Metrics are not gathered after 1.5 > 3.6 upgrade
ksemaev opened this issue · comments
After upgrading from 1.5.1 to 3.6.by this manual: https://docs.openshift.org/latest/install_config/upgrading/automated_upgrades.html#install-config-upgrading-automated-upgrades i tried to upgrade metrics as written there: https://docs.openshift.org/latest/install_config/upgrading/automated_upgrades.html#automated-upgrading-cluster-metrics
Everything installed smoothly, there is no warnings or errors in events. Logs are looking good. But no metrics are gathered. I can see only one error in webcli:
Metrics are not available.
An error occurred getting metrics for container container_name from https://metrics.elpass/hawkular/metrics.
Status code -1
https://metrics.elpass/hawkular/metrics is availiable.

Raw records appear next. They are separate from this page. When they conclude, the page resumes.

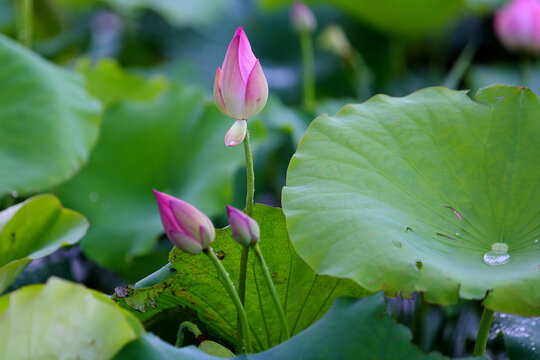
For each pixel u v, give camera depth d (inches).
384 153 96.0
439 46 198.4
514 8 147.5
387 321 89.2
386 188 94.6
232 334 98.1
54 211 101.7
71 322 87.7
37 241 101.3
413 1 172.2
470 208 95.1
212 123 133.4
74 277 118.3
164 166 132.4
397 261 90.4
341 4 183.8
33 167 111.8
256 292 95.9
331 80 185.6
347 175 94.5
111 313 88.1
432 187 95.5
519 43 146.7
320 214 92.4
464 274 90.7
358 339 89.2
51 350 87.4
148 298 95.4
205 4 193.9
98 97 159.3
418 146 96.7
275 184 156.6
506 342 97.2
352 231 91.7
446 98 98.7
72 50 206.8
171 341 98.7
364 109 97.8
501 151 96.6
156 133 134.7
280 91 186.4
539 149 96.4
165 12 182.4
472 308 110.5
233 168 120.5
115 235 118.9
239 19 204.2
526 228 94.0
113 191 127.1
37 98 114.7
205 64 195.6
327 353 89.2
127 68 198.7
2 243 99.8
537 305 88.6
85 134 117.0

Any idea - how to debug it?
Additional info:
Inventory:
[OSEv3:vars]
openshift_metrics_install_metrics=true
openshift_metrics_image_version=v3.6.0
openshift_hosted_metrics_deployer_version=v3.6.0
openshift_metrics_hawkular_hostname=metrics.elpass
openshift_metrics_cassandra_storage_type=emptydir
oc get pods -n openshift-infra
NAME READY STATUS RESTARTS AGE
hawkular-cassandra-1-m514l 1/1 Running 0 1d
hawkular-metrics-95mqx 1/1 Running 0 1d
heapster-t983l 1/1 Running 0 1d
git describe
openshift-ansible-3.6.173.0.18-1
oc version
oc v3.6.0+c4dd4cf
kubernetes v1.6.1+5115d708d7
features: Basic-Auth GSSAPI Kerberos SPNEGO
hi,
Can you show services and routes?
oc get svc -n openshift-infra
oc get route -n openshift-infra
@mrGrab surely:
oc get svc -n openshift-infra
NAME CLUSTER-IP EXTERNAL-IP PORT(S) AGE
hawkular-cassandra 172.30.228.212 <none> 9042/TCP,9160/TCP,7000/TCP,7001/TCP 1d
hawkular-cassandra-nodes None <none> 9042/TCP,9160/TCP,7000/TCP,7001/TCP 1d
hawkular-metrics 172.30.234.234 <none> 443/TCP 1d
heapster 172.30.211.59 <none> 80/TCP 1d
oc get route -n openshift-infra
NAME HOST/PORT PATH SERVICES PORT TERMINATION WILDCARD
hawkular-metrics metrics.elpass hawkular-metrics <all> reencrypt None
seems you have issue with your own DNS server:
nslookup metrics.elpass 8.8.8.8 Server: 8.8.8.8 Address: 8.8.8.8#53 ** server can't find metrics.elpass: NXDOMAIN
metrics.elpass - should be visible outside openshift cluster.
inside cluster use service name hawkular-metrics (or hawkular-metrics.svc.openshift-infra.cluster.local)
@mrGrab surely you can't query google about domain .elpass, it is private domain for our internal network.
As I said - in our network https://metrics.elpass/hawkular/metrics is availiable, and it shows that service is started.
Inside cluster both hawkular-metrics.svc.openshift-infra.cluster.local and metrics.elpass are resolved correctly
Created #377